• **Instructions for the task**
Only lines containing the string "Türkiye" belong in the answer; find them in the records and copy them.

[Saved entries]
· · · · ·
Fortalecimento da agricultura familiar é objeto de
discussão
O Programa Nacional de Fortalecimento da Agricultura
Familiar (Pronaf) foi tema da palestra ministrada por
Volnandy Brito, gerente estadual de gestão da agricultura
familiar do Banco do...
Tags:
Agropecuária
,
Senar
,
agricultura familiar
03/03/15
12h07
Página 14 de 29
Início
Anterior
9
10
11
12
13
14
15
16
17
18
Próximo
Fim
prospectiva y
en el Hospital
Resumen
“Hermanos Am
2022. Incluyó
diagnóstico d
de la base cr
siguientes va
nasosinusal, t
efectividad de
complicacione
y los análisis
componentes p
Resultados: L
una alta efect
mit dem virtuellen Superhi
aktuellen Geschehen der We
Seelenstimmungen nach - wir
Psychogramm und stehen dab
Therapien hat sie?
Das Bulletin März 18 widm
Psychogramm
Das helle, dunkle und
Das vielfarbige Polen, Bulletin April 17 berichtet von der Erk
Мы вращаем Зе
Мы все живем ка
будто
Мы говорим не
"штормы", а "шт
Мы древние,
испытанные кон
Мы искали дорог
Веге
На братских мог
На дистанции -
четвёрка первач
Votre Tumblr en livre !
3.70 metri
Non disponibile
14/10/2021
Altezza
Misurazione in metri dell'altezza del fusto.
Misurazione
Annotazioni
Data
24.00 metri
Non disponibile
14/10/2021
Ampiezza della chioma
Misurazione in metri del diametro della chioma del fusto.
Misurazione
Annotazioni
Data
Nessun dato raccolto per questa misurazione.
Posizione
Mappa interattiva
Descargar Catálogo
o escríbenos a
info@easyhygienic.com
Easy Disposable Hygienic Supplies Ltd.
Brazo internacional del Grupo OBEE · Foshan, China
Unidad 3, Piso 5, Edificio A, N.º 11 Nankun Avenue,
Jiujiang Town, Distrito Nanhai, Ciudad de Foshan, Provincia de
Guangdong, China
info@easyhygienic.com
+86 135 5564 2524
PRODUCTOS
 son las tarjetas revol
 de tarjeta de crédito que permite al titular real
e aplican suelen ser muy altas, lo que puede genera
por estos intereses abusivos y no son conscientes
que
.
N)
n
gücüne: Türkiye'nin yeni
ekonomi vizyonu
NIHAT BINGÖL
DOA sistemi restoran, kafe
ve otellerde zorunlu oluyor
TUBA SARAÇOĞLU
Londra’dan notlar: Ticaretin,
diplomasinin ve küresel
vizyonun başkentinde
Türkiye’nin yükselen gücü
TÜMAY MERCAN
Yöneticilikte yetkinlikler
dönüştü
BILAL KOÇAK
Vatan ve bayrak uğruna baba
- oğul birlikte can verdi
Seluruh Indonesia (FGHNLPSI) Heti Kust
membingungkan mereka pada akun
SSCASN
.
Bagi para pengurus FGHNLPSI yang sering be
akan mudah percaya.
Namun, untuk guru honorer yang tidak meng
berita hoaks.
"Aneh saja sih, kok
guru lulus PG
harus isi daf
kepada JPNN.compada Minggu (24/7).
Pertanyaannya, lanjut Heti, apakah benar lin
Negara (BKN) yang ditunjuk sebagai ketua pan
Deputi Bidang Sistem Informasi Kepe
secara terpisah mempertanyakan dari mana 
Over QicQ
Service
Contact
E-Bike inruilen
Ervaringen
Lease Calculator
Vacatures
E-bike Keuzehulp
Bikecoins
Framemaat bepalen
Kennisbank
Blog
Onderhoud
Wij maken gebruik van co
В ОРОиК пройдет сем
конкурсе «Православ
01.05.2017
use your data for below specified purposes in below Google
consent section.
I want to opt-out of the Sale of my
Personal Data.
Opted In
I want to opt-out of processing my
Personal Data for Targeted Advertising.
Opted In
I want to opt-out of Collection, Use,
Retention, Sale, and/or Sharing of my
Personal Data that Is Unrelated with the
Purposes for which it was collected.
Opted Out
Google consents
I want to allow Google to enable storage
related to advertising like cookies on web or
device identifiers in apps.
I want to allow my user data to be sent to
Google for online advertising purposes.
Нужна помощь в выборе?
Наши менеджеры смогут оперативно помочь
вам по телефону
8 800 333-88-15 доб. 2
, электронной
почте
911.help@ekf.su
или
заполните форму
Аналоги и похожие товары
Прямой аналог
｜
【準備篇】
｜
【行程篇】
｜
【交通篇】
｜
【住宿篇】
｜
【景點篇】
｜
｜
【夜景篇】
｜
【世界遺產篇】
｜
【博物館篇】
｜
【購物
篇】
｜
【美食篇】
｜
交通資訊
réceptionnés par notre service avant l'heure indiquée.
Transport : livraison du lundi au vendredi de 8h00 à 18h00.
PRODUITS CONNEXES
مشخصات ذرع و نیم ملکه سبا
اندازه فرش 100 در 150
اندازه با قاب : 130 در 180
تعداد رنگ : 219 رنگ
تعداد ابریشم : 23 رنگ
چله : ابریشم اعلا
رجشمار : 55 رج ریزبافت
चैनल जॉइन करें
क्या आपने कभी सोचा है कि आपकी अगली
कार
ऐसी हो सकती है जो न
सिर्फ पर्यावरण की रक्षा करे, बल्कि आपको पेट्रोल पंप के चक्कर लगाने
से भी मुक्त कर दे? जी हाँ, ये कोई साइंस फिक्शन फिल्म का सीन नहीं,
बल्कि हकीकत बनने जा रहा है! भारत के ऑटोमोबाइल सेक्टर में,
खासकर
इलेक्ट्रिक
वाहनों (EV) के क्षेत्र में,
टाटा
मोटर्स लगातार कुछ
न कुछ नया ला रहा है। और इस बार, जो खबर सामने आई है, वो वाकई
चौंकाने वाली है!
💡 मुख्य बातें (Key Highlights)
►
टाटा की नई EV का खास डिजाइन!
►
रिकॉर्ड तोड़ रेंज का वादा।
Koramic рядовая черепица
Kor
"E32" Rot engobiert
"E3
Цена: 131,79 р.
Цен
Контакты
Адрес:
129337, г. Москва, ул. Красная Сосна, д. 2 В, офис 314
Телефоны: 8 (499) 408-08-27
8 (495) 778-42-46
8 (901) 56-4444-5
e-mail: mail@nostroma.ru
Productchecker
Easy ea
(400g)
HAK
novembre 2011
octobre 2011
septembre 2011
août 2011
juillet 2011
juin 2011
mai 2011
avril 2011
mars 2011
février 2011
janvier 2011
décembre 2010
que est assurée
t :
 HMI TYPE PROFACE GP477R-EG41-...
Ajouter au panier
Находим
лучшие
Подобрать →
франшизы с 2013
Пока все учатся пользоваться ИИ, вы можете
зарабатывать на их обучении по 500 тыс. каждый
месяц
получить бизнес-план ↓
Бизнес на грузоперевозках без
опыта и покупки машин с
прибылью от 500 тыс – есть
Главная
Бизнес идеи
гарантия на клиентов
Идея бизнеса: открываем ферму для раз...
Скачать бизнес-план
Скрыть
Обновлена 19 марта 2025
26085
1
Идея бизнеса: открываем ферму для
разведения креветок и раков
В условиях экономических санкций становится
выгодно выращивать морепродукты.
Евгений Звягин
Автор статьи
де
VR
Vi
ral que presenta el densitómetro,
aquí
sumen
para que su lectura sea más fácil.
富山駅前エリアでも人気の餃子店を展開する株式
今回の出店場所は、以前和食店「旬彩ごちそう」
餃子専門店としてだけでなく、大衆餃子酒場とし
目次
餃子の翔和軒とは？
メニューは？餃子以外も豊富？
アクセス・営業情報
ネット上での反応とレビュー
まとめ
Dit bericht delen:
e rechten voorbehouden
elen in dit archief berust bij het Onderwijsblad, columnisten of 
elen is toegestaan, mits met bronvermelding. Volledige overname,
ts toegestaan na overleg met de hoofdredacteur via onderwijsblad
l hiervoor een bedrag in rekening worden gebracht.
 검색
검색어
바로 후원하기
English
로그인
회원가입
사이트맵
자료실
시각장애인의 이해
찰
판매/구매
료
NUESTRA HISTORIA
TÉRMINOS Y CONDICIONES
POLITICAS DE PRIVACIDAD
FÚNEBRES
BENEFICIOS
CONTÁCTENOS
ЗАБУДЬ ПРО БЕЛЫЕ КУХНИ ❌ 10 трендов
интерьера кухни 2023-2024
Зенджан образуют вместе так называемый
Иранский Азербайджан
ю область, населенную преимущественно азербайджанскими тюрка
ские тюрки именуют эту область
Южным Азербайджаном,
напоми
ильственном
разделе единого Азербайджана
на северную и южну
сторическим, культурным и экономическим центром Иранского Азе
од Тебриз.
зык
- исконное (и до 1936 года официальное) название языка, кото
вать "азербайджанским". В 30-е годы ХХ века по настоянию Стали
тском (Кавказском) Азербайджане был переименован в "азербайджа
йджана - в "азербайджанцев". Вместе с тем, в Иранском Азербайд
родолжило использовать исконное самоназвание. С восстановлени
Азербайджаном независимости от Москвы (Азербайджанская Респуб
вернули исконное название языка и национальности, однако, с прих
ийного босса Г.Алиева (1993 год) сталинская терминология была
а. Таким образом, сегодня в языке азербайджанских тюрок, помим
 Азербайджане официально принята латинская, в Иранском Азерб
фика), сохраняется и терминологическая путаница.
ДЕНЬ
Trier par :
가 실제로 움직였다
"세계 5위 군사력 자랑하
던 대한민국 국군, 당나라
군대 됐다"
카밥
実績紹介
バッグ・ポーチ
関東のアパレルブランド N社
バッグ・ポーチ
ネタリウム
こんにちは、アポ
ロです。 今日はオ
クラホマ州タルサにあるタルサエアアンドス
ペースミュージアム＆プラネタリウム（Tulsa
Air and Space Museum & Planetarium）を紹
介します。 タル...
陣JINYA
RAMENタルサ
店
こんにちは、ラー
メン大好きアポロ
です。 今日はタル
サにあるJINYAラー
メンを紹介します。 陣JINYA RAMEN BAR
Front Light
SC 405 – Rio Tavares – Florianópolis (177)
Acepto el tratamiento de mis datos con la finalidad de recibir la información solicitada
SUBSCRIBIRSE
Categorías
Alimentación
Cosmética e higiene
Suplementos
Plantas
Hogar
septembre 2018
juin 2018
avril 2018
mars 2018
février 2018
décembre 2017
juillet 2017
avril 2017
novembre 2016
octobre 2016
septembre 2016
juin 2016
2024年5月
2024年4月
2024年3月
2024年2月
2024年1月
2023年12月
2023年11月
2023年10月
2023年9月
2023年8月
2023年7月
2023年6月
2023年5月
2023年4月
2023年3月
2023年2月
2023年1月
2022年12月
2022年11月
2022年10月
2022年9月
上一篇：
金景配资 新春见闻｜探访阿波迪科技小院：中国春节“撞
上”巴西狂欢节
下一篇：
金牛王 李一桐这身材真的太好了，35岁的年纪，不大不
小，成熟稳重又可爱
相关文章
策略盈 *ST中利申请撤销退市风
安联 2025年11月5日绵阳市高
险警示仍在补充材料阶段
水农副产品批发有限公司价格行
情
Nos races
· · · · ·
• **Result**
gücüne: Türkiye'nin yeni
Türkiye’nin yükselen gücü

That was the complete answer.